Beslenme alışkanlıkları, kadınların hamile olabilme ihtimallerinin yükselmesi veya azalması ile alakalı olarak önemli bir yere sahiptir. Doğru bir şekilde yapılmayan beslenme ve beslenme alışkanlıklarının, infertiliteye sebebiyet verdiği ısrarla vurgulanmaktadır. Son zamanlarda gerçekleştirilen çeşitli araştırmalar sonucunda, bol miktarda sebze, meyve ve baklagil tüketen, bununla beraber folik asit içerikli multivitamin haplar yardımı ile bol miktarda demir alan kadınlarda, hamile kalma oranında artış olduğu tespit edilmiştir.
Mısır yağı, zeytinyağı gibi yağların işlemden geçirilerek üretilen margarinler ve kızartılmış yağlar sonucunda meydana gelen trans yağların insülin hormonunun işleyişine olumsuz etki yaparak, yumurtlamanın meydana gelmesine engel olur ve kısırlığa sebebiyet verdiği düşünülmektedir.
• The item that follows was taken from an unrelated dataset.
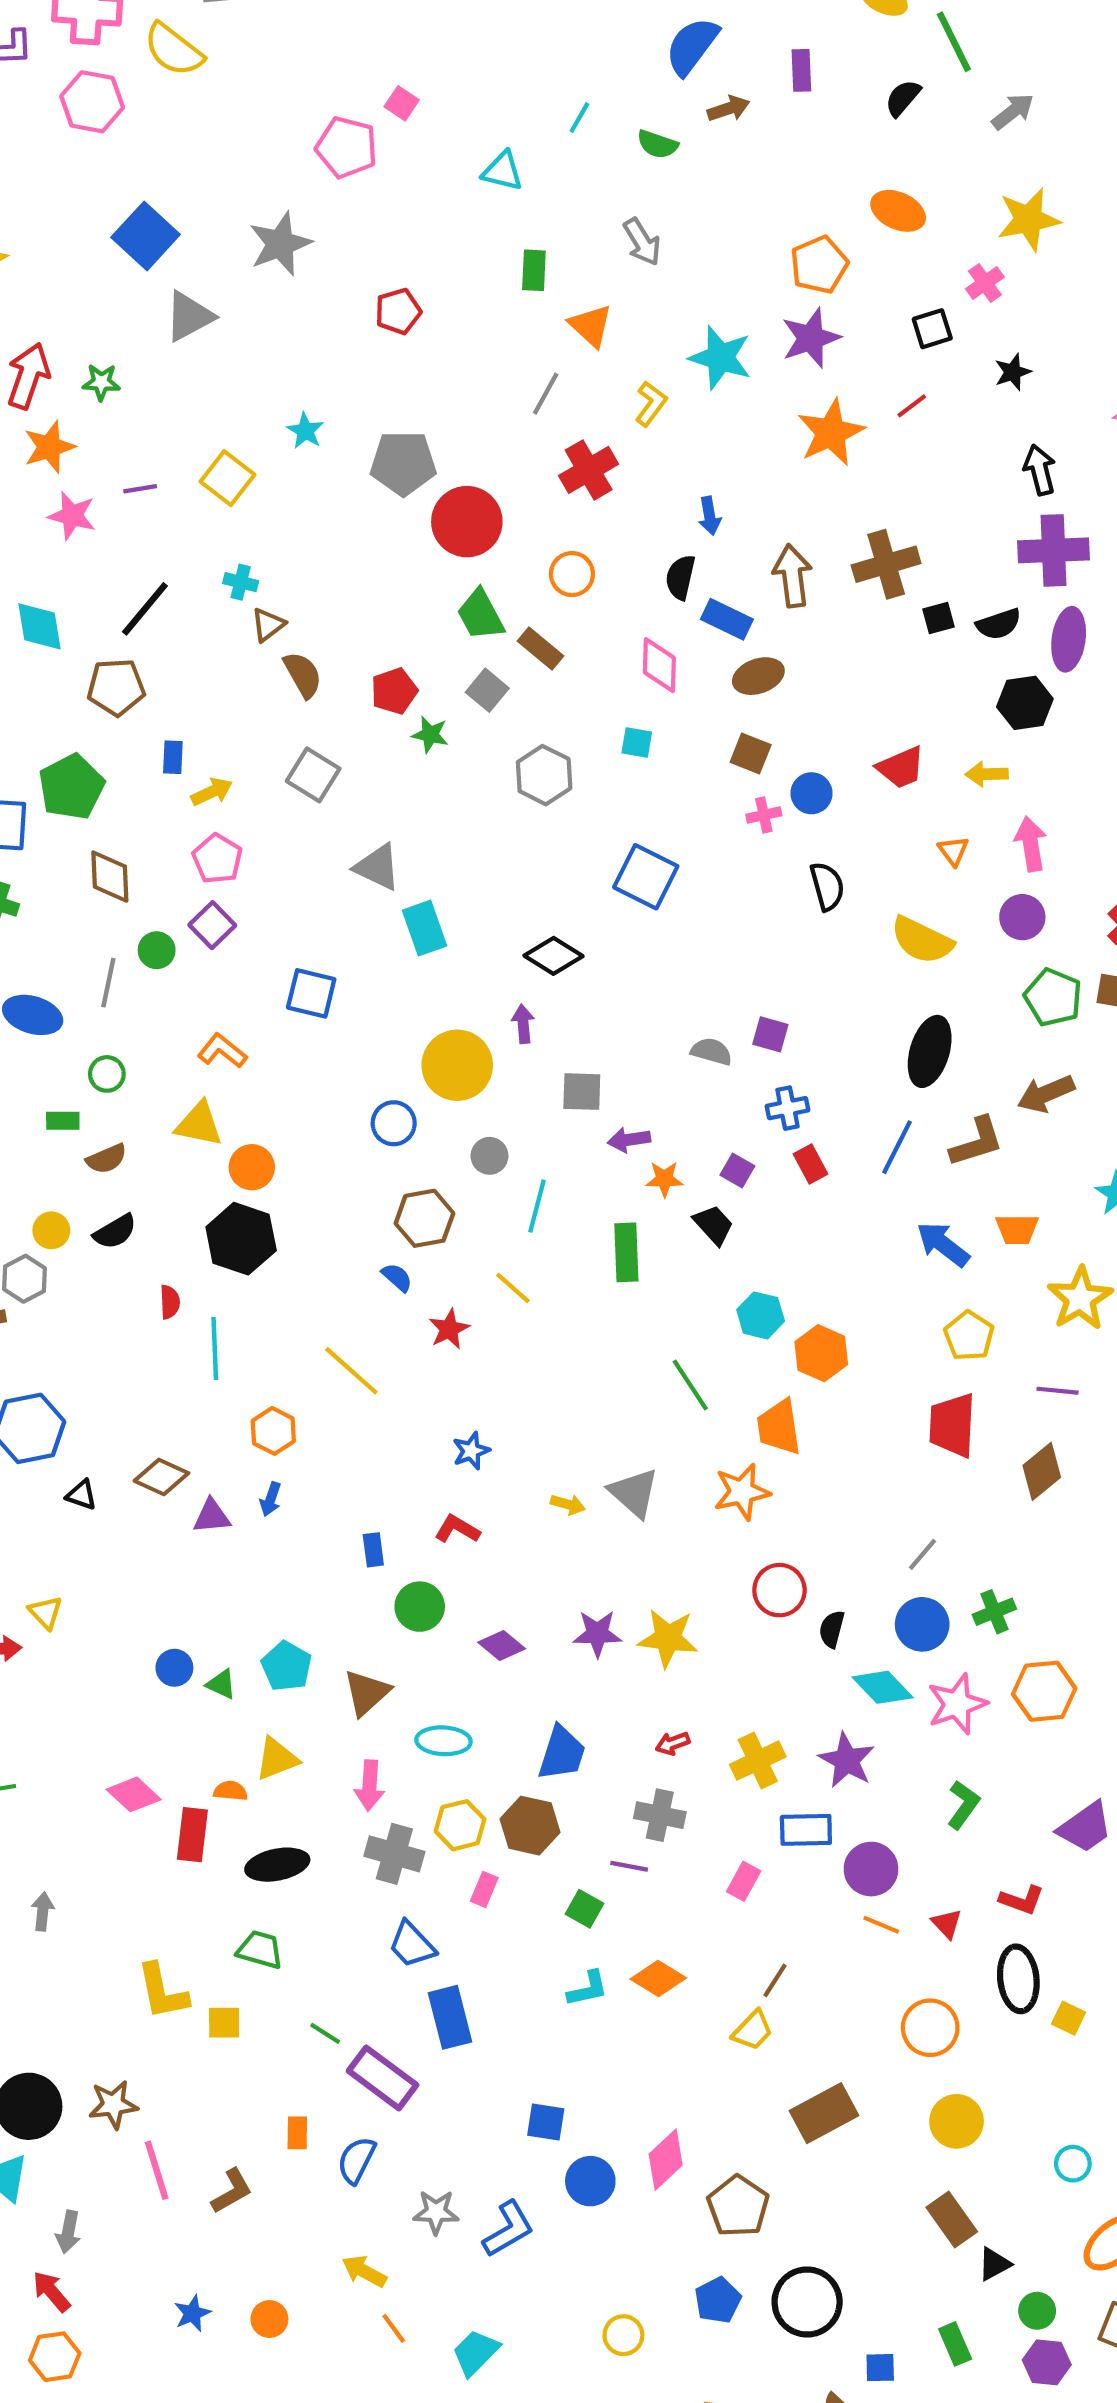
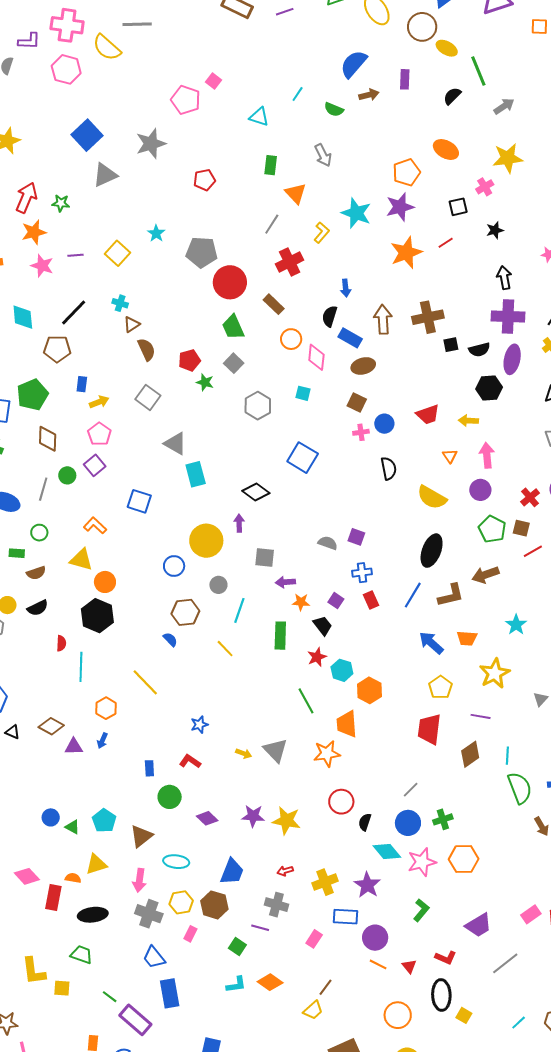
orange circle: (572, 574) -> (291, 339), moved
brown rectangle: (540, 649) -> (274, 304), moved
red star: (449, 1329) -> (317, 657), moved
Bu yüzden kızartılmış yiyecekler ve hamur işlerinden uzak durulmalıdır. Karbonhidrat bakımından zengin gıdaları az tüketmeli ve yağlanmaya ve obeziteye karşı dikkatli olmalıdır. Yenilen, içilen gıdalarda kalori miktarı dikkate alınmalıdır.
Beslenme bozukluklarının erkeklerin üzerindeki etkisi nelerdir?
Beslenme bozukluklarının etkileri, sadece kadın üreme hücrelerini etkisi altına almaz. Yağlı yiyeceklerin çok fazla alınması, kalp krizlerine sebebiyet verdiği de yapılan araştırmalar sonucunda ortaya çıkmıştır. Bu durum aynı zamanda erkeklerde sperm sayısı ve kalitesi üzerinde de olumsuz bir etkiye sahiptir. Buna karşın omega 3 içerikli olan balık yağı, ceviz, keten tohumu gibi besinlerin alınması da, sperm hareketliliği, şekli ve boyutları açısından yararlıdır.
Erkeklerdeki üreme hücrelerini etkileyen bir başka besin maddesi ise, soyadır. Soyada östrojen hormonu ile aynı etkiyi yapan izoflavon olarak ifade edilen bir kimyasal bulunmaktadır. Bu kimyasal, tüketilen soya miktarına göre sperm hareketliliği, kalitesi ve özellikle de sayısı üzerinde ciddi anlamda olumsuz etkiler meydana getirmektedir. Soya direk olarak tüketilmese de, bisküvi gibi pek çok hazır gıdada kullanılmasından ötürü üreme fonksiyonu bakımından çok ciddi tehlike barındırmaktadır. Bu sebepten dolayı da, kısırlığın meydana gelmesine sebep olabilir.
Sağlıklı yaşam, sağlıklı besinler, yaşam standartlarında ciddi yükselişlere yardımcı olur. Sağlıklı bir hamilelik, sağlıklı çocukların ve dolayısı ile de sağlıklı bir nesil için sağlıksız besinlerden uzak durmaya dikkat etmeliyiz. Aynı zamanda da çocuklarımızı bu besinlerden korumaya özen göstermeliyiz.